- DIRECTIONS FOR THIS TASK -
For each statement, answer yes or no as to whether it agrees with the cache loader discussion, and quote the words that decide it: (a) The first reply says CacheLoaderFetchPersistentState inserts the entire persistent state into the local cache loader. (b) The poster who opens the discussion uses a shared cache loader. (c) jiwils later says the question was meant to be about CacheLoaderFetchTransientState.

Top of GIVEN PASSAGE

9 Replies Latest reply on Apr 14, 2005 12:03 PM by jiwils

    Use of

    jiwils

      My interpretation of the CacheLoaderFetchPersistentState attribute is that when a cache instance is joins a cluster of extant caches, the cache loader will fetch the "in memory" state of the cache and then persist it. Of course this only happens if the cache loader is unshared (and mine is). However, this does not appear to happen. The "in memory" cache for the cache instance with the attached cache loader does get the transient state, but apparently nothing about that state is written to disk. Is there a way to cause this to happen? Otherwise, if a cache instance with a cache loader fails, how can recreate that persisted state?

        • 1. Re: Use of
          belaban

          No, CacheLoaderFetchPersistentState fetches the entire 'persistent' state (e.g. the contents of a table, or filesystem dir) and inserts it into the local cache loader

          • 2. Re: Use of Fetch Flags for Cache Loaders
            jiwils

            Oops! I meant to ask about the CacheLoaderFetchTransientState attribute not the CacheLoaderFetchPersistentState attribute. I must have copy/pasted the wrong thing. When using CacheLoaderFetchTransientState set to true, the cache loader never has anything added to it when joining an extant cluster of caches, and it was this behavior to which I was referring.

Bottom of GIVEN PASSAGE
Top of SOURCE MATERIAL

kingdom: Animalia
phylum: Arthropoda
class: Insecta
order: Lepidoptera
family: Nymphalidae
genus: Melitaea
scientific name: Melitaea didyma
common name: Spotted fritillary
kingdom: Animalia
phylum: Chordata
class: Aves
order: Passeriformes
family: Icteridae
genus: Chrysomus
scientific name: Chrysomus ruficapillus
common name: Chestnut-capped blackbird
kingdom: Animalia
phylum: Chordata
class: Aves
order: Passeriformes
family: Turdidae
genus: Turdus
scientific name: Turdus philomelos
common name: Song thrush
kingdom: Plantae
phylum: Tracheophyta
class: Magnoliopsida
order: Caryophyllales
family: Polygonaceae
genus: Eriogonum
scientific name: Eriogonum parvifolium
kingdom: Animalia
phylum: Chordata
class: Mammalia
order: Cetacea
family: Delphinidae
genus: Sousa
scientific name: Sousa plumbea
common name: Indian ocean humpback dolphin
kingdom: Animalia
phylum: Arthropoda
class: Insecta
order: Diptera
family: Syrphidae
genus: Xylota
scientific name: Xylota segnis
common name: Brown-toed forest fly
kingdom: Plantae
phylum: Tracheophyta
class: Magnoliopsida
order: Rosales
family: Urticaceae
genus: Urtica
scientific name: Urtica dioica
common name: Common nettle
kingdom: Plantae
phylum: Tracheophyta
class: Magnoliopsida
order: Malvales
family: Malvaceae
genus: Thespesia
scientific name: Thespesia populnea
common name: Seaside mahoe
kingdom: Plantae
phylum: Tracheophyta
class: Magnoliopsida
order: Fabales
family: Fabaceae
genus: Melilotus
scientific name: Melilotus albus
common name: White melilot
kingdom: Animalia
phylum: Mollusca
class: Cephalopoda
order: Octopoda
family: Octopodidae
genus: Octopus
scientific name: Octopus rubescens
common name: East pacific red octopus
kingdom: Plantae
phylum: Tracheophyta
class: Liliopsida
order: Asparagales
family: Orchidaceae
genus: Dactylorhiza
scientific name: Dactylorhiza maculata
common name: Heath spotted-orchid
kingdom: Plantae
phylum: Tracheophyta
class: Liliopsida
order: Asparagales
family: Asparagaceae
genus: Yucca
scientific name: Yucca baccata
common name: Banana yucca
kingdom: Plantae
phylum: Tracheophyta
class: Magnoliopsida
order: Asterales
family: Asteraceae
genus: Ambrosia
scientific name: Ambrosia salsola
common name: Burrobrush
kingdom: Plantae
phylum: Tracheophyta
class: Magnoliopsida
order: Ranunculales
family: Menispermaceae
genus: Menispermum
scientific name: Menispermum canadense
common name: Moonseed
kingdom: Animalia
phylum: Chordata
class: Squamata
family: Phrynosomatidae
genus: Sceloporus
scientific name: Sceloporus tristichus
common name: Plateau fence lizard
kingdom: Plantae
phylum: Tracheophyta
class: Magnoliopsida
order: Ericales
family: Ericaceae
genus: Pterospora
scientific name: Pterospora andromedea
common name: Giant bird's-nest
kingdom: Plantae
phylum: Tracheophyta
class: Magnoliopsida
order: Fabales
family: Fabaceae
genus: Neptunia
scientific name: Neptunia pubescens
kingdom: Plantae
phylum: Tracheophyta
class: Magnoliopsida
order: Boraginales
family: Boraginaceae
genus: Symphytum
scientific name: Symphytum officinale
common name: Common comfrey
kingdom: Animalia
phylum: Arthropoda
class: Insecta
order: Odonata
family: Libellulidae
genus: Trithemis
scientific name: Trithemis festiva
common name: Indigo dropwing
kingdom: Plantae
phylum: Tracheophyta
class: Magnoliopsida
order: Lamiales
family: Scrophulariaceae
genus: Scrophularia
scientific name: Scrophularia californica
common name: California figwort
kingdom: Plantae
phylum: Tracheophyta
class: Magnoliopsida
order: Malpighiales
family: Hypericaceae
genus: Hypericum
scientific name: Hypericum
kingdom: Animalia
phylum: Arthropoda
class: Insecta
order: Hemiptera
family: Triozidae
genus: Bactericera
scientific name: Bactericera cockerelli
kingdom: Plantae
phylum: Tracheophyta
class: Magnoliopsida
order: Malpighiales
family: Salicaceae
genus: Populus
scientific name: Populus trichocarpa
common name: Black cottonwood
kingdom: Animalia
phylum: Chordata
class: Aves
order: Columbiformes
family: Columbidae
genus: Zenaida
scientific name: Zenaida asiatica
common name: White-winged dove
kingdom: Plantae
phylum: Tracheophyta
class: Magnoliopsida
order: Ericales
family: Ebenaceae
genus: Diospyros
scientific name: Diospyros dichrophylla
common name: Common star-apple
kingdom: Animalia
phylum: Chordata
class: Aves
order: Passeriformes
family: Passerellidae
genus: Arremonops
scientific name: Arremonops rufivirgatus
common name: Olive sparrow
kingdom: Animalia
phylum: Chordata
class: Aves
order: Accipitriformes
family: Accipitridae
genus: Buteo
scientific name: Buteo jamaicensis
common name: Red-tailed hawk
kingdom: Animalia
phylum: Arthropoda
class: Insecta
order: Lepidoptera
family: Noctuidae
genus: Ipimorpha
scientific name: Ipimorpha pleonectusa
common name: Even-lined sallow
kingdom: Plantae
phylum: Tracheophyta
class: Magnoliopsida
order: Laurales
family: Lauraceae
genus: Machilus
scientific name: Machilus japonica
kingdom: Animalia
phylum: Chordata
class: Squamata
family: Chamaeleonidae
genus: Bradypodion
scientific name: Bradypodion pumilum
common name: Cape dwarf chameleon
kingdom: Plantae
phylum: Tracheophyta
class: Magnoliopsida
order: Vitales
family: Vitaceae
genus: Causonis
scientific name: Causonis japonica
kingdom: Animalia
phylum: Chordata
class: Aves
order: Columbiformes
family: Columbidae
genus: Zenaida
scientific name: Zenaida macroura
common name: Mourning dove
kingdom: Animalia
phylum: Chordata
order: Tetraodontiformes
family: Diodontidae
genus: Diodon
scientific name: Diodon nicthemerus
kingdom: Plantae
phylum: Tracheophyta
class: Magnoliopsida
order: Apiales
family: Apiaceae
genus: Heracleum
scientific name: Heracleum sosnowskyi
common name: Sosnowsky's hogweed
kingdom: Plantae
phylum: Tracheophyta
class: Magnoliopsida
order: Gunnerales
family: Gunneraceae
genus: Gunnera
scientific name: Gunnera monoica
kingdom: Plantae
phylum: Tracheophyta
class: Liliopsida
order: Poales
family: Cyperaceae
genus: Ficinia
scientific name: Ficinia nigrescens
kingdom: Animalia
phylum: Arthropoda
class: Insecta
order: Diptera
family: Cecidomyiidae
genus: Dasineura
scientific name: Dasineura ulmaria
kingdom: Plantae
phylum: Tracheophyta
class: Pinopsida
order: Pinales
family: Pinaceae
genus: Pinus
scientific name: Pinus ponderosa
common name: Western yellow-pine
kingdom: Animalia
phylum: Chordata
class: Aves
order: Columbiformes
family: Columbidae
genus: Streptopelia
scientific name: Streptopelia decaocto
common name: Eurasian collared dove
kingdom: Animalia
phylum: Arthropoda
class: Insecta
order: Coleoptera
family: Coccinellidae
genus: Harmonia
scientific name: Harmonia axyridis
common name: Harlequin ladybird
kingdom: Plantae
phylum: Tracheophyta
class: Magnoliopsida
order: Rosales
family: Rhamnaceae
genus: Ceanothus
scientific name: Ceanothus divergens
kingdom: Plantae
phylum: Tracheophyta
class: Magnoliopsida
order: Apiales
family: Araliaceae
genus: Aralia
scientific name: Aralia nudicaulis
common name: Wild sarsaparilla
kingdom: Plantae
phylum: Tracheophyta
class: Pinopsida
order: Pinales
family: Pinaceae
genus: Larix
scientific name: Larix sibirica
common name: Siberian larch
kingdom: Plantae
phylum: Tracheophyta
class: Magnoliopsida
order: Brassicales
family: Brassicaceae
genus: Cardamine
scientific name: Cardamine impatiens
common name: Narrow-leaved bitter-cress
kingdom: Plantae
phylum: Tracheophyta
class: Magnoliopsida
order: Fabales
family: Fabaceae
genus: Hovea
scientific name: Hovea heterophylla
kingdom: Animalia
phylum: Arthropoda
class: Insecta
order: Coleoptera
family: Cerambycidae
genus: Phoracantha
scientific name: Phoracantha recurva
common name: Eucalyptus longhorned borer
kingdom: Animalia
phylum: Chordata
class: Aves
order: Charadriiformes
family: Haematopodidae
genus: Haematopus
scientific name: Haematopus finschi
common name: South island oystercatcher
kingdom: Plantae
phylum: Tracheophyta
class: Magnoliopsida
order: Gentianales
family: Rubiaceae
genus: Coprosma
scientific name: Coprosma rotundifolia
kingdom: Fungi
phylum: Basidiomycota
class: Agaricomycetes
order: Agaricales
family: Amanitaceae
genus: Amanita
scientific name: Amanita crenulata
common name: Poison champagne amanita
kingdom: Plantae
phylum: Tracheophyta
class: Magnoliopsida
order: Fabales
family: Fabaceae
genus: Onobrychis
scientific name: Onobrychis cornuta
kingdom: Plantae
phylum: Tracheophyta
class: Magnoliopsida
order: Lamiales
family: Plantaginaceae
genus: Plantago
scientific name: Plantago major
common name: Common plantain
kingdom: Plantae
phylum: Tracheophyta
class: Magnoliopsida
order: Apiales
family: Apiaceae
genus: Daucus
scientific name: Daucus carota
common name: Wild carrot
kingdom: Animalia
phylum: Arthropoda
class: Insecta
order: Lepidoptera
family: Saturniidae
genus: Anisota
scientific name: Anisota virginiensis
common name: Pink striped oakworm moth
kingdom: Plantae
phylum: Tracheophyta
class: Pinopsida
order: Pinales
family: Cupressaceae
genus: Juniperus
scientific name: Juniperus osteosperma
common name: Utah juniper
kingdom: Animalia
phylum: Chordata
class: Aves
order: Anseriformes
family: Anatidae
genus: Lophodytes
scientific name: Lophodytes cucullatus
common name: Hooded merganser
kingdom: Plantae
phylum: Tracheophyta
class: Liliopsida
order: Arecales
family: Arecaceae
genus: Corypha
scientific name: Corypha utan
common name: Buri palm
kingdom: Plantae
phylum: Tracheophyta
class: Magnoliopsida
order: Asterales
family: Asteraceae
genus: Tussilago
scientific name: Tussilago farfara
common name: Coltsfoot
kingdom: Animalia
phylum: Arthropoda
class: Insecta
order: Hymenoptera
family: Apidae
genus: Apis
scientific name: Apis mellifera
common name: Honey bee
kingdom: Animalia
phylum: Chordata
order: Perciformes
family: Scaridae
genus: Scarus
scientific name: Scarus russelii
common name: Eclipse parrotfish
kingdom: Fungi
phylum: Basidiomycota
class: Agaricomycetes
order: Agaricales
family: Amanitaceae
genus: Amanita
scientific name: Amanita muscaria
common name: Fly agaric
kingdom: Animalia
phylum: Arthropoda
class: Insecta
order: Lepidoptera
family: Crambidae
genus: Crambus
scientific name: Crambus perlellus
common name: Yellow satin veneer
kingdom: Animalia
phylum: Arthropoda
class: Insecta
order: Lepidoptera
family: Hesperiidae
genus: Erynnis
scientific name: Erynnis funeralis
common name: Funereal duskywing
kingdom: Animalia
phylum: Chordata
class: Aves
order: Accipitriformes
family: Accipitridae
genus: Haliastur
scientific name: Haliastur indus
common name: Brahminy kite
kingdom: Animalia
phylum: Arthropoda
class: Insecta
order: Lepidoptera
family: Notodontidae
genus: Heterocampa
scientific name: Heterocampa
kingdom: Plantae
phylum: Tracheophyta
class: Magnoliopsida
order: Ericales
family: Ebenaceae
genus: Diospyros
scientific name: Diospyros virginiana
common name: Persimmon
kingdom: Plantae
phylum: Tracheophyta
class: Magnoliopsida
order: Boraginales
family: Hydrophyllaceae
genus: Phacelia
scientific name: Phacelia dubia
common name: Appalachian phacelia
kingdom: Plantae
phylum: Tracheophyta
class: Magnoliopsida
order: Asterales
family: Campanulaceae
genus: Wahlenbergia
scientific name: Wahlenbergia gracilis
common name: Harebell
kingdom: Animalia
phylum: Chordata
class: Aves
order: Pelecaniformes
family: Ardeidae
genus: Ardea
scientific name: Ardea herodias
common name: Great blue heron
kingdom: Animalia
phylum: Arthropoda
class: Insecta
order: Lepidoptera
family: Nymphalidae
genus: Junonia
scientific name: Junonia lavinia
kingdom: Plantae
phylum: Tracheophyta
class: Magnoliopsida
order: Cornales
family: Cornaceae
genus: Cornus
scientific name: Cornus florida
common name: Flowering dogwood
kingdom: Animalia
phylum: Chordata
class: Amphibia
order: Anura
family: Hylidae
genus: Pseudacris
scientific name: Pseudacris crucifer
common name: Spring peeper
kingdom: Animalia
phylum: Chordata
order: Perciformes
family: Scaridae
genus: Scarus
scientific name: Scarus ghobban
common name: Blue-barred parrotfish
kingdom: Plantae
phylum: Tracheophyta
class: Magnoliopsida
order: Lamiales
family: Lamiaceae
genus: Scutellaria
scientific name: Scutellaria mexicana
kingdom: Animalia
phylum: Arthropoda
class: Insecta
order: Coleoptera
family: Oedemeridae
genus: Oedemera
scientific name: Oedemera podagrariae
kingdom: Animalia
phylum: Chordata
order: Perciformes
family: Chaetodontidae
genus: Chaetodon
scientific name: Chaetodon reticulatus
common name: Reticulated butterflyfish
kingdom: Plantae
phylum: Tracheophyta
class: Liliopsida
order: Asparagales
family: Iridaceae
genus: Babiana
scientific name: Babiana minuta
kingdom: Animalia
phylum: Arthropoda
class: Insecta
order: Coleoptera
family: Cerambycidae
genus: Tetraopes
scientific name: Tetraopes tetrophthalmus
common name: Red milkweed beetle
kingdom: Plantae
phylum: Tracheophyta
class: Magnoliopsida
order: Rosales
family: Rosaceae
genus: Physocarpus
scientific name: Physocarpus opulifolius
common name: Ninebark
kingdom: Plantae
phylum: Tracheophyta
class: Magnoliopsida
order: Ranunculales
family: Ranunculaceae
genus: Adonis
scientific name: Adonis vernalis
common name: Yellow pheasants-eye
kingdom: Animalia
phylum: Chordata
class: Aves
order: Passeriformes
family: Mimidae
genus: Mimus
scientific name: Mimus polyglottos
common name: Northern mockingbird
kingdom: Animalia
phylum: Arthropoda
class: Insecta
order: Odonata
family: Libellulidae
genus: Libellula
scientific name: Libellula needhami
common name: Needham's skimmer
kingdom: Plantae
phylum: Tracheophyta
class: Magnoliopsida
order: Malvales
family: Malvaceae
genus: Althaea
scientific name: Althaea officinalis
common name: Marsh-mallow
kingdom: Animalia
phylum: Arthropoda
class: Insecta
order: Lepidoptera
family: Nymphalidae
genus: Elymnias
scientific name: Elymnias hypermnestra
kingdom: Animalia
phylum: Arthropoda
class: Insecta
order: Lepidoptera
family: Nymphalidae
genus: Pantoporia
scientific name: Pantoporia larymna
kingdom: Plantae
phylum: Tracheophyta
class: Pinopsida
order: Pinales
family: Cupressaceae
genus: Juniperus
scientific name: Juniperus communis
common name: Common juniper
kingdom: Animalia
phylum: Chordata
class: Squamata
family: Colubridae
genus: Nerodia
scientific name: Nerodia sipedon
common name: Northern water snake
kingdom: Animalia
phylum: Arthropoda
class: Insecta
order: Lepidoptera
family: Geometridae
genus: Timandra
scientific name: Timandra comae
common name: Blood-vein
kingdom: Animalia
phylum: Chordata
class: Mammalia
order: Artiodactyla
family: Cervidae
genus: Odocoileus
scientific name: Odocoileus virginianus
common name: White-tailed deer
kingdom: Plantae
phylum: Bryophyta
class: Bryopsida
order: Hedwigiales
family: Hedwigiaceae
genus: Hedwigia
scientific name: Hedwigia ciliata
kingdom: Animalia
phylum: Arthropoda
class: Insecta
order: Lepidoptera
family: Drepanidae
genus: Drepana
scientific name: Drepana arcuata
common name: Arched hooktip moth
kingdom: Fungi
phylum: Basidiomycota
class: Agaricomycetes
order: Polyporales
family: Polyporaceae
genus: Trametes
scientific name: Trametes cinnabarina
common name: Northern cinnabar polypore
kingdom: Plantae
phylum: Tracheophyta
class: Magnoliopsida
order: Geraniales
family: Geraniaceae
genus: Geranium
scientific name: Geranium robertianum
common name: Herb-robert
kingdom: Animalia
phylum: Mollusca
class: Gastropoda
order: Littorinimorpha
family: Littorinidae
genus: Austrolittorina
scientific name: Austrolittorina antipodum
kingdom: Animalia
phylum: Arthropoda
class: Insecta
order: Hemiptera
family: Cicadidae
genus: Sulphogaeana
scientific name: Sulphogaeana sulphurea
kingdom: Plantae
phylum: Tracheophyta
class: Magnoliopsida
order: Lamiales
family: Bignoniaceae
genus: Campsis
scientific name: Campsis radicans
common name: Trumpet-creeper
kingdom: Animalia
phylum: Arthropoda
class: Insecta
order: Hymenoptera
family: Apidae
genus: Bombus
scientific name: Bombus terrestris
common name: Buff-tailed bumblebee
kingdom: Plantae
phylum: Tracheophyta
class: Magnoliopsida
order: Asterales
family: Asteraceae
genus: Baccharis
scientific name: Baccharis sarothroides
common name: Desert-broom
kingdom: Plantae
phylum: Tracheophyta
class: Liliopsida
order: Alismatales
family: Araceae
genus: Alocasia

Bottom of SOURCE MATERIAL

- OUTPUT FOR THIS TASK -
(a) Yes: "fetches the entire 'persistent' state (e.g. the contents of a table, or filesystem dir) and inserts it into the local cache loader"
(b) No: "if the cache loader is unshared (and mine is)"
(c) Yes: "I meant to ask about the CacheLoaderFetchTransientState attribute not the CacheLoaderFetchPersistentState attribute"